540 2015-01-13 14:30:00 <Luke-Jr> few?
541 2015-01-13 14:30:22 <Luke-Jr> how come = people have no patience
542 2015-01-13 14:31:04 <xabbix> ~6500 full nodes is pretty low
543 2015-01-13 14:31:41 <michagogo> jonasschnelli: that doesn't seem like it should happen
544 2015-01-13 14:31:48 <michagogo> Are you sure it's there?
545 2015-01-13 14:31:52 <michagogo> Named correctly?
546 2015-01-13 14:32:16 <jonasschnelli> michagogo, ls -la cache/common/MacOSX10.7.sdk.tar.gz -> 40635533 Jan 13 06:22 cache/common/MacOSX10.7.sdk.tar.gz
547 2015-01-13 14:32:28 <michagogo> jonasschnelli: no, that goes in inputs/
548 2015-01-13 14:32:31 <michagogo> not cache/common/
549 2015-01-13 14:33:09 <jonasschnelli> michagogo, grml. right. let try again
550 2015-01-13 14:34:48 <test__> hi, where can i download a compiled x64 exe for v 0.10 rc ?
551 2015-01-13 14:35:19 <xabbix> Luke-Jr, what do you mean by patience?
552 2015-01-13 14:35:27 <Luke-Jr> xabbix: initial blockchain sync
553 2015-01-13 14:35:32 <jonasschnelli> test__ ask Luke-Jr
554 2015-01-13 14:35:34 <xabbix> oh
555 2015-01-13 14:35:52 <Luke-Jr> he left already
556 2015-01-13 14:35:55 <fanquake> test__ https://bitcoin.org/bin/0.10.0/test/
557 2015-01-13 14:35:56 <xabbix> Luke-Jr, so this will improve with upcoming release
558 2015-01-13 14:36:22 <Luke-Jr> xabbix: hopefully
559 2015-01-13 14:36:34 <Luke-Jr> fanquake: that's outdated
560 2015-01-13 14:36:56 <fanquake> Arenât we pushing new rcâs up?
561 2015-01-13 14:37:27 <Luke-Jr> fanquake: nothing goes up without sufficient signatures
562 2015-01-13 14:37:45 <Luke-Jr> although rc3 has them by now..

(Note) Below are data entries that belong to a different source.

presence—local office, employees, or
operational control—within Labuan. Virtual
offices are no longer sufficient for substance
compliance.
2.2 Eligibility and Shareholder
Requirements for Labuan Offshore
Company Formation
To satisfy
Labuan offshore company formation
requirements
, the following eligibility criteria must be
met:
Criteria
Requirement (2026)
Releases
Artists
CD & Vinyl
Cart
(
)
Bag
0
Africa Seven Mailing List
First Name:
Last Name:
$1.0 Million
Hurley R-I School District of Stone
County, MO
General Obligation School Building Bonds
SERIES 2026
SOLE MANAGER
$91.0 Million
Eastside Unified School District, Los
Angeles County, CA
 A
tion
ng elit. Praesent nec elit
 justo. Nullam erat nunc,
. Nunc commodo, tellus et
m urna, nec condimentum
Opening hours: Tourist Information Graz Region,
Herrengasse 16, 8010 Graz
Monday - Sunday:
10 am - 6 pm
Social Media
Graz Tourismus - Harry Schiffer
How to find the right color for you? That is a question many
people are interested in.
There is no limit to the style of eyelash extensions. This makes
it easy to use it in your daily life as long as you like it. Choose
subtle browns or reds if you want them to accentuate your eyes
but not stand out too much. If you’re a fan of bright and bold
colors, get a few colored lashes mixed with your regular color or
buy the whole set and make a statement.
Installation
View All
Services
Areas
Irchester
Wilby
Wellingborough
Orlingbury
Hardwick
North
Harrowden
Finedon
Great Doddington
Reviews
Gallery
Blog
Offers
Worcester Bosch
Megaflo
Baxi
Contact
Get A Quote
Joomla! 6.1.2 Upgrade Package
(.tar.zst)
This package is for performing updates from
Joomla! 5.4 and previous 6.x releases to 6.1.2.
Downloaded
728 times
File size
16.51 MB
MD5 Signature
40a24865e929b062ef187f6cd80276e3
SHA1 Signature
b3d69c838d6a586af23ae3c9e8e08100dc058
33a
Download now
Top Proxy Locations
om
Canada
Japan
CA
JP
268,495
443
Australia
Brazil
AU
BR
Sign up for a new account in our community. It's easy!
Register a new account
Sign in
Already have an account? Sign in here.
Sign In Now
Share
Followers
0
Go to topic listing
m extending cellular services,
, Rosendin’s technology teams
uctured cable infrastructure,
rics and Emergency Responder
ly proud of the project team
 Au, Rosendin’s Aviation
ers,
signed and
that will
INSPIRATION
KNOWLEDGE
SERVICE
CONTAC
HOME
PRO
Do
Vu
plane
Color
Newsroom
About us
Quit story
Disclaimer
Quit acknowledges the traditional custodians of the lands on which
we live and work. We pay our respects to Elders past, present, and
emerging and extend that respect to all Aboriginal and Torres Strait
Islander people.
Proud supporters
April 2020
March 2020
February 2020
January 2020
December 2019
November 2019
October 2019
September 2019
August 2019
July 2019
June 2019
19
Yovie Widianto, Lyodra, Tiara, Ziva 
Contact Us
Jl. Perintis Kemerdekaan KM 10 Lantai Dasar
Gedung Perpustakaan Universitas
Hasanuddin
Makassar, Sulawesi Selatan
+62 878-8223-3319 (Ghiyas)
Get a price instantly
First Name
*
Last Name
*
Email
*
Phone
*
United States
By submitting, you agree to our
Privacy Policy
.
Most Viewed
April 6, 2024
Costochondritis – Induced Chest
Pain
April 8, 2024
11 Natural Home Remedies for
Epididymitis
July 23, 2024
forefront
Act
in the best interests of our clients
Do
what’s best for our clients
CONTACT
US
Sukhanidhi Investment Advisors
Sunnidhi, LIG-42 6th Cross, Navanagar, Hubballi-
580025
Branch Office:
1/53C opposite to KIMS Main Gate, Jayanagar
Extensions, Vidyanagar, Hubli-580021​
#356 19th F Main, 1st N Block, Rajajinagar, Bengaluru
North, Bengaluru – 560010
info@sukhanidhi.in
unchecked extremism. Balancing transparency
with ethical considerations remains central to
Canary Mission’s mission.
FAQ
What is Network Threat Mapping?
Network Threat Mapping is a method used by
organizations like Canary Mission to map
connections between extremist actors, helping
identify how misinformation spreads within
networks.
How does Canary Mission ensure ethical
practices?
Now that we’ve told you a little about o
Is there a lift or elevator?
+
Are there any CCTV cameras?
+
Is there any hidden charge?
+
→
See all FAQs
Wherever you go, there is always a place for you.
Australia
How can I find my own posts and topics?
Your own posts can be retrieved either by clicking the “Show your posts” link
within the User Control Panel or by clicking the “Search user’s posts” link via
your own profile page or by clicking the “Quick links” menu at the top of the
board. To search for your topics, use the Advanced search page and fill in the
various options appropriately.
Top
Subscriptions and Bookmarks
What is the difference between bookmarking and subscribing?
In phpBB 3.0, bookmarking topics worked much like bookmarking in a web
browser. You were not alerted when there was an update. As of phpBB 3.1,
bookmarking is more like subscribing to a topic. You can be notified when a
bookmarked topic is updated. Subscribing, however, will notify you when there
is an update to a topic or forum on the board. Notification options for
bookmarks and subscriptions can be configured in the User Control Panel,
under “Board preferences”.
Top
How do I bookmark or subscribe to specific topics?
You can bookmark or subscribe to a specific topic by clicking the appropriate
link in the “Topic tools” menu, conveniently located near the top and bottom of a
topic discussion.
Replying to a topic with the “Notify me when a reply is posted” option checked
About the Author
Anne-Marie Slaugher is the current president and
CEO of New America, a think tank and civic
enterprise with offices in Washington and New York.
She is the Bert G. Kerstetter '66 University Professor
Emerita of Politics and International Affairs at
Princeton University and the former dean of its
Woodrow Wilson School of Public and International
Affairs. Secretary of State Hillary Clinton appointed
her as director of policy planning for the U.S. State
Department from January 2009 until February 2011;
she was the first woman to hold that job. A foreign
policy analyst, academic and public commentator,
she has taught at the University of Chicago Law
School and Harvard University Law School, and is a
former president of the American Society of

563 2015-01-13 14:37:54 <fanquake> yes rc3 has plenty atm
564 2015-01-13 14:38:30 <fanquake> A few new contributors as well by the looks. Which is good to see.
565 2015-01-13 14:39:45 <jonasschnelli> soon one more. :) but building boost and qt takes ages...
566 2015-01-13 14:42:02 <jonasschnelli> gitian: while building osx the first time i got 'configure: error: C compiler cannot create executables' in build.log ... any ideas?
567 2015-01-13 14:42:45 <notaegis> I have a transaction stuck since yesterday so almost 24 hours
568 2015-01-13 14:43:22 <notaegis> Can anyone help?
569 2015-01-13 14:43:51 <jonasschnelli> notaegis, better at #bitcoin but did you gave your tx some fees?
570 2015-01-13 14:44:11 <notaegis> some fees, yes
571 2015-01-13 14:44:14 <notaegis> it wasn't 0
572 2015-01-13 14:44:27 <jonasschnelli> notaegis, your TX id?